Europe is at a far worse state when it comes to cyber defense than are the United States, Australia, and Japan. The reason is very simple: The way the European Union is set up is totally contra-productive to how public leadership should be able to address a rapid and cascading set of nation-state cyberattacks.
Pre-Internet institutional arrangements may cripple the future ability to utilize cyber as a national security instrument. The European Union, which is a separate entity with some overlap to the North Atlantic Treaty Organization, would naturally be a potential cyber powerhouse.
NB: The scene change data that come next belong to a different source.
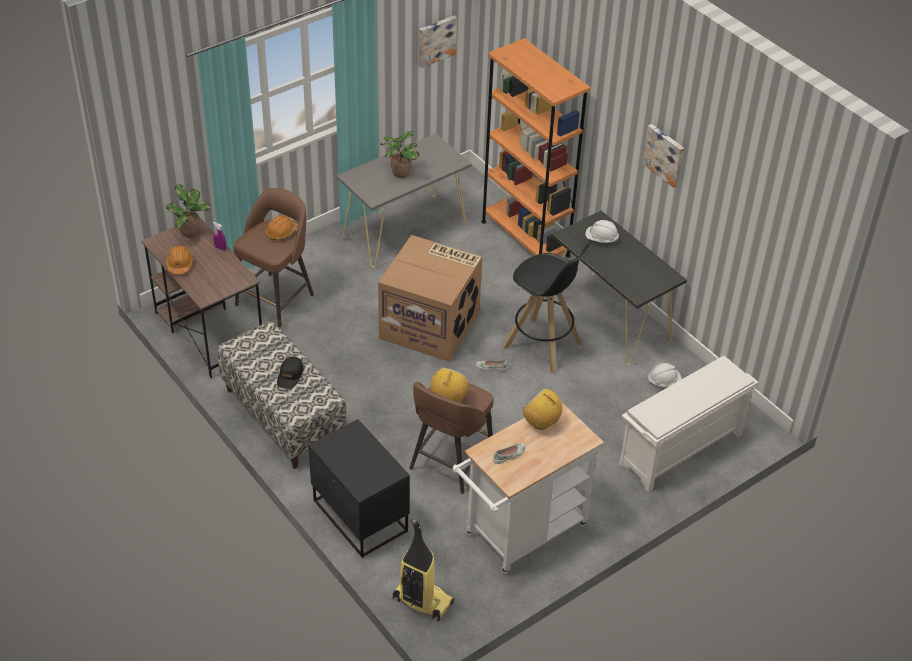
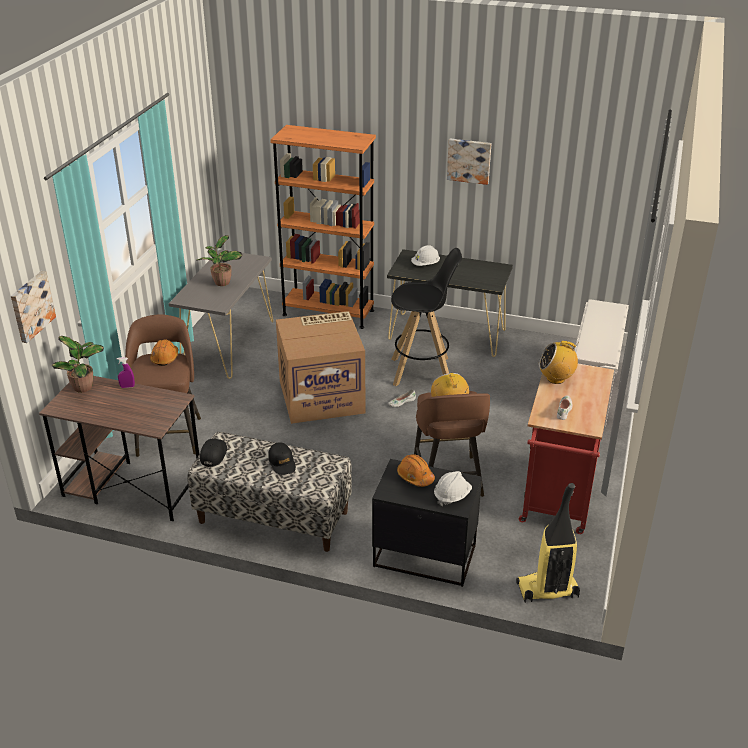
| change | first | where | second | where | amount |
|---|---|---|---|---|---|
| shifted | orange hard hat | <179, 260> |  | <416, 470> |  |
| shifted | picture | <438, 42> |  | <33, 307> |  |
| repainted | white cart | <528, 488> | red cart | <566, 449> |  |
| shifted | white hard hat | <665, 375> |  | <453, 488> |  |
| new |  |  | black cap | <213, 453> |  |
A confederation of 28 countries—with ambitions to grow to more than 30—it represents a sizeable economy, over 300 million people, and a well advanced information technology establishment.
There is no supreme commander in the European Union. Each country has the right to design its own defense posture. Seen from a cyber-perspective the question is how to be able to react to rapid interchanges and attacks, which are escalating to a conflict, if there has to be a joint decision by 28 supreme commanders? Technically that can be solved by preauthorizing and dedicating specific agencies, but that would work only as long as the interchanges are limited and are not seen as a national security threat. Cyber has short decision time frames. Institutional arrangements such as the European Union´s defense are unfit for dealing with digital national security. The networked society forces nation states to reevaluate pre-Internet institutional arrangements, as these can undermine the cyber effort.
Returning to the question about the European cyberdefense, how will Europe create a uniform, cohesive approach to address cyberattacks and cyberaggression by foreign states? Especially, if that requires redefining what the European Union is by integrating its defenses into one body. Europe can be defended by NATO because the vast majority of the European Union countries are NATO members, but then it is not the European Union that defends itself. Those EU countries that are not also in NATO are then assumed to arrange their own cyber-defense.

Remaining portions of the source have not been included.